Mas não está toda no ineditismo a urgência que esses espetáculos carregam. Mas também e principalmente na referência e reverência que muitos fazem à estética e às temáticas fincadas no árido solo fértil do Nordeste. Alguns textos, como o da montagem Ariano %u2013 O Cavaleiro Sertanejo, da companhia carioca Os Ciclomáticos sequer foram produzidos no Nordeste. Mas sabem, bebem e comungam do povo que somos. Foram buscar inspiração em autores ensolarados como Ariano Suassuna e os tantos tipos e símbolos que ele fundou e transportou do imaginário nordestino para o mundo.
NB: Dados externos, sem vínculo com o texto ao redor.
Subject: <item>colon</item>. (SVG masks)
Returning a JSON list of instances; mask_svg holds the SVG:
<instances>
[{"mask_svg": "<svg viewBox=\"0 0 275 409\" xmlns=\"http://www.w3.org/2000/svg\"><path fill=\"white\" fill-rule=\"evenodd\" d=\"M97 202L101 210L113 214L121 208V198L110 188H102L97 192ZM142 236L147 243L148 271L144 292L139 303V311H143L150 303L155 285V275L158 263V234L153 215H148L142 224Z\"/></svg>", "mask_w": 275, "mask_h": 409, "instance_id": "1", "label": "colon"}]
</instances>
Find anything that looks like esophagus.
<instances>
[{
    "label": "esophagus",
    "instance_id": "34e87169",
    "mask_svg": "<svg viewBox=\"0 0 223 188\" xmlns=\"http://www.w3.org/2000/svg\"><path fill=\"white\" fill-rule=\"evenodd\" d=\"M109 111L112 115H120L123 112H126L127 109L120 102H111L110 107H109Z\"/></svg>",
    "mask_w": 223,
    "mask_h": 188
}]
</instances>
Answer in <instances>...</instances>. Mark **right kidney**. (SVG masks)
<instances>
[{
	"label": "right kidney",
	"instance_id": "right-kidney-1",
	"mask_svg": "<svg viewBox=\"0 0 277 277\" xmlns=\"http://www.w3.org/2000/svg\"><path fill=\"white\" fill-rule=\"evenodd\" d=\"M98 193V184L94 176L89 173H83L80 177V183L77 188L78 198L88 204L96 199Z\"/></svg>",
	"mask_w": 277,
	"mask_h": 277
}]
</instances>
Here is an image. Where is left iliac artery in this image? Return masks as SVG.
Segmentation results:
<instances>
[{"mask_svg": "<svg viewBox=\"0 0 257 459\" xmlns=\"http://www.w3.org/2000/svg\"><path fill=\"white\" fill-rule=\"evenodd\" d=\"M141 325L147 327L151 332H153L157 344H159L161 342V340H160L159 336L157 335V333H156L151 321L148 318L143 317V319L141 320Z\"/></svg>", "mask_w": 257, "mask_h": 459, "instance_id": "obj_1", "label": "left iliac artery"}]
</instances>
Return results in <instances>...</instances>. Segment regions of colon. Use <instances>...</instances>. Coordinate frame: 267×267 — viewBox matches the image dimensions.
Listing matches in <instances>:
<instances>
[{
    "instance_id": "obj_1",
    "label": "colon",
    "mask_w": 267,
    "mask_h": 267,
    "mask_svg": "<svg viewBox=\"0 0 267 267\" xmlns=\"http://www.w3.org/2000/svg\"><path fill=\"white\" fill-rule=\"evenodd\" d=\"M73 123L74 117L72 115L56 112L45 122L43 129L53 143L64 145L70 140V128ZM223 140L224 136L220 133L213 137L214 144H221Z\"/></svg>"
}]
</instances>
Há na programação citações ainda mais explícitas à nossa produção teatral. Parido do punho do próprio Ariano, em carne e pena, o clássico Auto da Compadecida chega ao Festival com sotaque mineiro, numa belíssima montagem do Grupo Maria Cutia, com a direção cênica precisa e sensível de Gabriel Villela, que conseguiu unir a cultura do cangaço pernambucano ao barroco mineiro, sem sair da trilha aberta pelo Movimento Armorial de Ariano.
São montagens que nos representam e, ao mesmo tempo, nos apresentam a nós mesmos, além de nos hastear bandeira a congregar territórios artísticos, afetivos e cívicos, num país assombrado e repartido por um projeto de poder excludente. Em cima e embaixo dos palcos, durante e depois do 21º Festival Recife do Teatro Nacional, que a arte e a força nordestina persistam farol aceso a nos guiar.